Demikian pula saat terjadinya wabah, khalifah akan melakukan beragam cara sampai wabah tersebut berakhir. Negara pun menyediakan sarana dan prasarana kesehatan yang memadai serta sumber daya manusia yang profesional dan kompeten. Dan semuanya diberikan kepada masyarakat dengan cuma-cuma. Serta dapat diakses dimanapun dan kapan pun.
Adapun sumber pembiayaan negara untuk memenuhi seluruh kebutuhan pokok rakyat dan pelayanan publik, diperoleh dari baitulmal (kas negara). Sumber dana baitulmal sendiri diperoleh dari hasil pengelolaan harta kepemilikan umum, jizyah, fai’, kharaj, dan lain-lain. Bila dana baitulmal tidak mencukupi, baru negara akan membuka pintu sedekah dan memberlakukan pajak bagi orang-orang kaya.
Menakjubkannya pemenuhan seluruh kebutuhan pokok dan pelayanan publik ini tidak hanya diberikan sebelum dan saat ada wabah saja. Namun, memang menjadi kewajiban utama negara Islam (khilafah) dan pemimpin Islam (khalifah) kepada rakyatnya setiap saat. Semua itu diberikan kepada rakyat yang berada dalam naungannya. Tanpa memandang agama, bangsa, etnik, suku dan rasnya. Hal ini, karena negara dan penguasa Islam sadar betul bahwa kekuasaan adalah amanah besar yang akan diminta pertanggungjawaban.
Rasulullah saw. bersabda:
"Imam (khalifah) adalah raa’in (pengurus rakyat) dan ia bertanggung jawab atas pengurusan rakyatnya.” (HR al-Bukhari)

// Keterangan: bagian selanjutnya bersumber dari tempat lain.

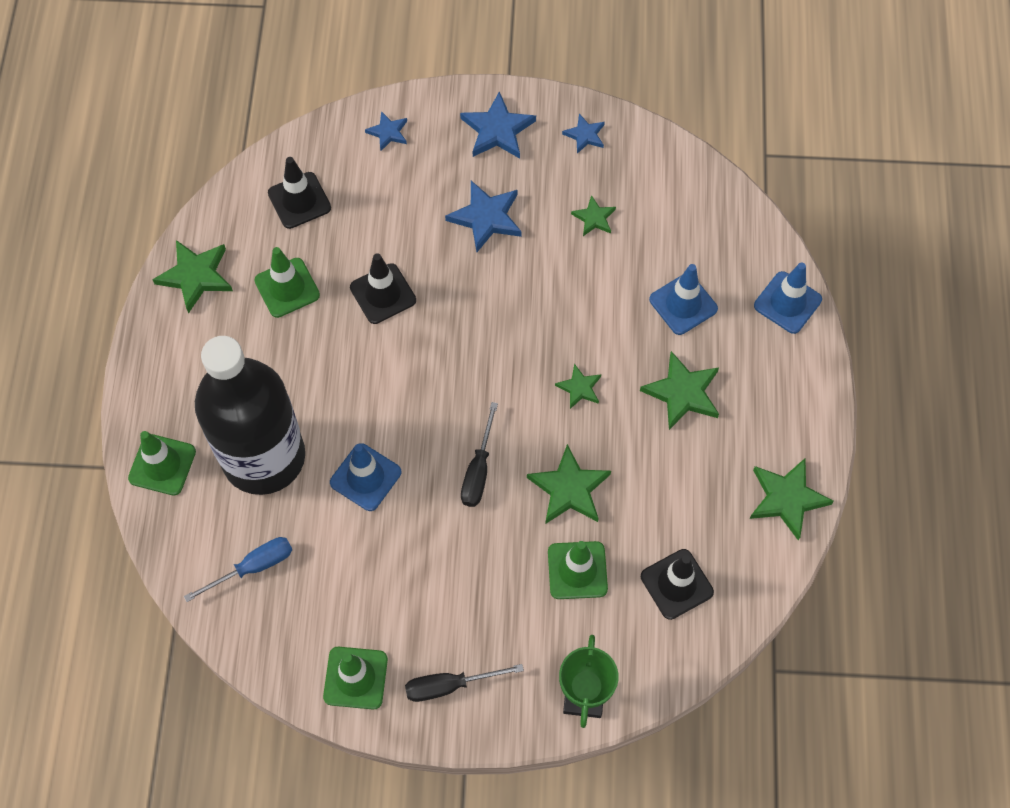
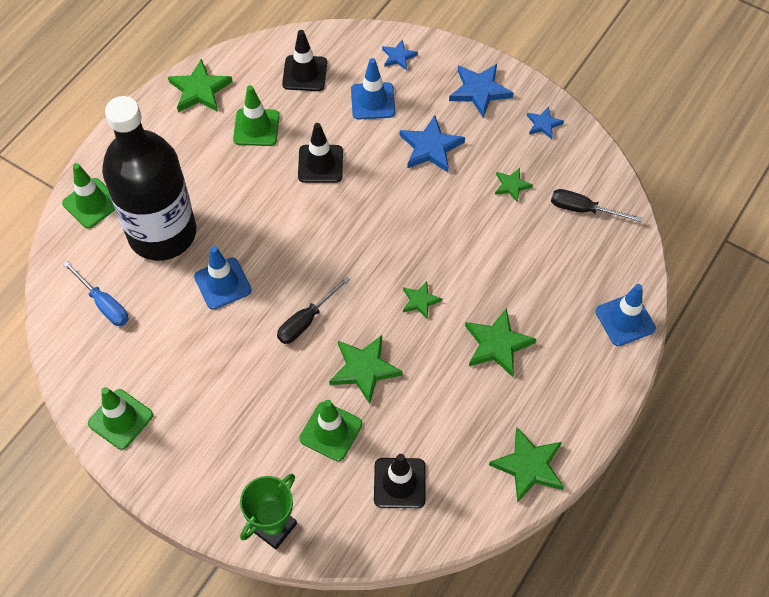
camera: 30 degrees right, 5 degrees down
blue screwdriver [184,537,293,602] -> blue screwdriver turned 45 degrees clockwise [63,261,128,326]
black screwdriver [405,664,524,702] -> black screwdriver moved to [551,189,642,222]
blue traffic cone [649,264,718,335] -> blue traffic cone moved to [351,58,395,119]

Dari sini, jelaslah hanya Islam satu-satunya yang mampu menjalankan fungsi dari negara dan penguasa yang sesungguhnya yakni menjadi pengurus dan penjaga rakyatnya. Penguasa dalam Islam benar-benar mampu menjalankan tanggung jawabnya dengan segenap hati bukan karena pencitraan ataupun demi tampuk kekuasaan. Semuanya mutlak demi meraih ridha Illahi.
Sejarah mencatat, selama hampir 14 abad lamanya Islam mampu menyelesaikan permasalahan yang menimpa dunia secara tuntas. Oleh karena itu, sudah saatnya kita bersegera kembali kepada Islam dan menerapkannya dalam seluruh aspek kehidupan dengan penerapan sempurna melalui institusi Daulah Khilafah Islamiyyah. Serta mencampakkan aturan kuffur kapitalisme-neoliberal biang segala kerusakan.